Extract provided
☆ ☆ ☆ ☆ ☆

Public Release: 

Scientists discover oldest evidence of mobility on Earth

Fossils dating back 2.1 billion years provide first ever evidence of movement in multicellular organisms

Cardiff University

Ancient fossils of the first ever organisms to exhibit movement have been discovered by an international team of scientists.

Discovered in rocks in Gabon and dating back approximately 2.1 billion years, the fossils suggest the existence of a cluster of single cells that came together to form a slug-like multicellular organism that moved through the mud in search of a more favourable environment.

The team, which included experts from Cardiff University, state that the new discovery places the first ever evidence of mobility on Earth to more than 1.5 billion years earlier than previously thought, and raises new questions regarding the history of life.

Previous discoveries dated the earliest traces of locomotion in complex organisms in much younger rocks dated at around 570 million years ago from various localities.

☆ ☆ ☆ ☆ ☆

Work order
Answer these questions from the release on the oldest evidence of mobility:
1. In which country were the fossils found?
2. About how old are the fossils?
3. What age did previous discoveries give the rocks holding the earliest traces of locomotion in complex organisms?

☆ ☆ ☆ ☆ ☆

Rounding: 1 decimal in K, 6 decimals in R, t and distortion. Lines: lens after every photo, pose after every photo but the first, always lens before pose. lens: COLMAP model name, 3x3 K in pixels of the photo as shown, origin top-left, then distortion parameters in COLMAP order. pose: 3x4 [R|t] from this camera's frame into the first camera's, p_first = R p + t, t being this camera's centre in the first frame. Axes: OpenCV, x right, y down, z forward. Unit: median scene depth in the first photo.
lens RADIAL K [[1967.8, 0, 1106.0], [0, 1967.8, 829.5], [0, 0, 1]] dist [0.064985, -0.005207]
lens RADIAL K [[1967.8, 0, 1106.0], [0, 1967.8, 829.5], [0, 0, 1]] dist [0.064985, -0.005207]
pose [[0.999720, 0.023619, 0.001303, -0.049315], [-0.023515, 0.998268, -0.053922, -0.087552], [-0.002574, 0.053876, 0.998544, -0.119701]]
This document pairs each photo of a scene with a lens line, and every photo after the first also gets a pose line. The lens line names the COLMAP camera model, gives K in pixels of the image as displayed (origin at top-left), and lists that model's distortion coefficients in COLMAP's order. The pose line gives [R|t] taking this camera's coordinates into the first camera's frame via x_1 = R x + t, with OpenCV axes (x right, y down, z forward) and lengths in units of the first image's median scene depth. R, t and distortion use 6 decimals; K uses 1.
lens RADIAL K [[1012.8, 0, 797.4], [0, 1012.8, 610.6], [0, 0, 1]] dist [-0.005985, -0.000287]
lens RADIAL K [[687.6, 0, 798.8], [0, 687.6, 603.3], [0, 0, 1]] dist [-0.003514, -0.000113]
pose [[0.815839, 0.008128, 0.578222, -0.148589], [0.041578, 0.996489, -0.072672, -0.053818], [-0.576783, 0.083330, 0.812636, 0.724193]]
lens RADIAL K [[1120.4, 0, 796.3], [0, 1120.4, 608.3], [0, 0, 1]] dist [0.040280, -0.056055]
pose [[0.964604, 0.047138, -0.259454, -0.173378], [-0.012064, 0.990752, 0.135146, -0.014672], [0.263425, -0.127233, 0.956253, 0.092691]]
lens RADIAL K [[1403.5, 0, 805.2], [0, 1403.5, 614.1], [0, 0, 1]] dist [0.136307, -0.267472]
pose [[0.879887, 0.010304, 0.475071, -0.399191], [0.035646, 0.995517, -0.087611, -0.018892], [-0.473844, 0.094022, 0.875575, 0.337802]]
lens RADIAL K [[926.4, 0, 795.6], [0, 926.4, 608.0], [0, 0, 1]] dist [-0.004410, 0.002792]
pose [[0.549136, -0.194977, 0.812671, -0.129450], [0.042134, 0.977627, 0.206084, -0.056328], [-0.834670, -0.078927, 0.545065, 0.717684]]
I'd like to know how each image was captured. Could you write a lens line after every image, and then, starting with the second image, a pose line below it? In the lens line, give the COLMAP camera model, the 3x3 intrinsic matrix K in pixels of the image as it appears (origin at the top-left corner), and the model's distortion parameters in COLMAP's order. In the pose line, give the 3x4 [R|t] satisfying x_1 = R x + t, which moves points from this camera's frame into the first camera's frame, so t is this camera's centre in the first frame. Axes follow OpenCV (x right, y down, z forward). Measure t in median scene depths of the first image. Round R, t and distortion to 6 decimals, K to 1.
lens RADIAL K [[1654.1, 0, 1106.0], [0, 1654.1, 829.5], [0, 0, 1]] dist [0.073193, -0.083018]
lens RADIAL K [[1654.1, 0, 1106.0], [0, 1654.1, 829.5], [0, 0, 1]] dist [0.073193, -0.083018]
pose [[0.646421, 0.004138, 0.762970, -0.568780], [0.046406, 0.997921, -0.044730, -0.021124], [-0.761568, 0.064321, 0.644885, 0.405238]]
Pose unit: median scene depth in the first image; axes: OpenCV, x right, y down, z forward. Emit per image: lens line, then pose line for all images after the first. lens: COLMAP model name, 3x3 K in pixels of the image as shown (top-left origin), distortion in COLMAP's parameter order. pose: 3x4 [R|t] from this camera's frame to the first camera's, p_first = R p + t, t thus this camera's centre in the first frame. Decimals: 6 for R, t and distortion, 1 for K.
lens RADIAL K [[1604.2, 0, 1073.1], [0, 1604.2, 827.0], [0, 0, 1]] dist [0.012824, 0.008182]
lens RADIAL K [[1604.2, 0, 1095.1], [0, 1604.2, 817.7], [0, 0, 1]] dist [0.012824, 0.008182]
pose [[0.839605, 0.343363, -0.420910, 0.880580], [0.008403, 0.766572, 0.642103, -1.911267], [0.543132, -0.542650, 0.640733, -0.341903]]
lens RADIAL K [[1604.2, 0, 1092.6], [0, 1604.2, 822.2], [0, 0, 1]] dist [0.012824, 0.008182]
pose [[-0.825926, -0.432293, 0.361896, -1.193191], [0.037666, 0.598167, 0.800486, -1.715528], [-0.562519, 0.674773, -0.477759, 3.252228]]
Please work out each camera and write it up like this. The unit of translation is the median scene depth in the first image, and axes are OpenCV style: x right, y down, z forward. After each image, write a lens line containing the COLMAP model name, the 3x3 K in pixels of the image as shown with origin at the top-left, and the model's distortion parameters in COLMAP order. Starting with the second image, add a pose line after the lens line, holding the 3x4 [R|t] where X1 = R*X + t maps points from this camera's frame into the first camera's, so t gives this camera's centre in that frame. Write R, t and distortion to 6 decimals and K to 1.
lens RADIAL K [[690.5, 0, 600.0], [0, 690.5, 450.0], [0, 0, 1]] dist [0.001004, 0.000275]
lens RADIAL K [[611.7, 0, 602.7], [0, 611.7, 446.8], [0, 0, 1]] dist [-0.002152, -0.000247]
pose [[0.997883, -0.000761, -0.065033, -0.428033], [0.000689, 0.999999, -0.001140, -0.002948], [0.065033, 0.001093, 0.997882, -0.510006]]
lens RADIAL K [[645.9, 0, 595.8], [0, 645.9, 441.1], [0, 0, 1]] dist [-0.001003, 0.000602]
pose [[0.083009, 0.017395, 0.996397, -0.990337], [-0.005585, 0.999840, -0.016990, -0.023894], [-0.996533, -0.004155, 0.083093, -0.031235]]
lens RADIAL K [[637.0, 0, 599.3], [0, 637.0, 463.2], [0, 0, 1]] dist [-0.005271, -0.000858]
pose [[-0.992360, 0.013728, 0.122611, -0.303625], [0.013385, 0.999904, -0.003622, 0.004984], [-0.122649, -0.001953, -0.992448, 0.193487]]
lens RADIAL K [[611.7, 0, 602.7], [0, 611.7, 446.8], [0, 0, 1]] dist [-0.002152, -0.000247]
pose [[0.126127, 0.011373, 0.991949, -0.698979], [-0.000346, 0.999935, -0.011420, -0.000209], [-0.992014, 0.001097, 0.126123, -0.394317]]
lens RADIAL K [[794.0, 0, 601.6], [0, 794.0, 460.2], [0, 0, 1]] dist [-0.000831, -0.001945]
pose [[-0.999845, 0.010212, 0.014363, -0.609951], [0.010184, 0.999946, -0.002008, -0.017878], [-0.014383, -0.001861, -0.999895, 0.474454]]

☆ ☆ ☆ ☆ ☆

Response to this exercise
1. Gabon
2. Approximately 2.1 billion years
3. Around 570 million years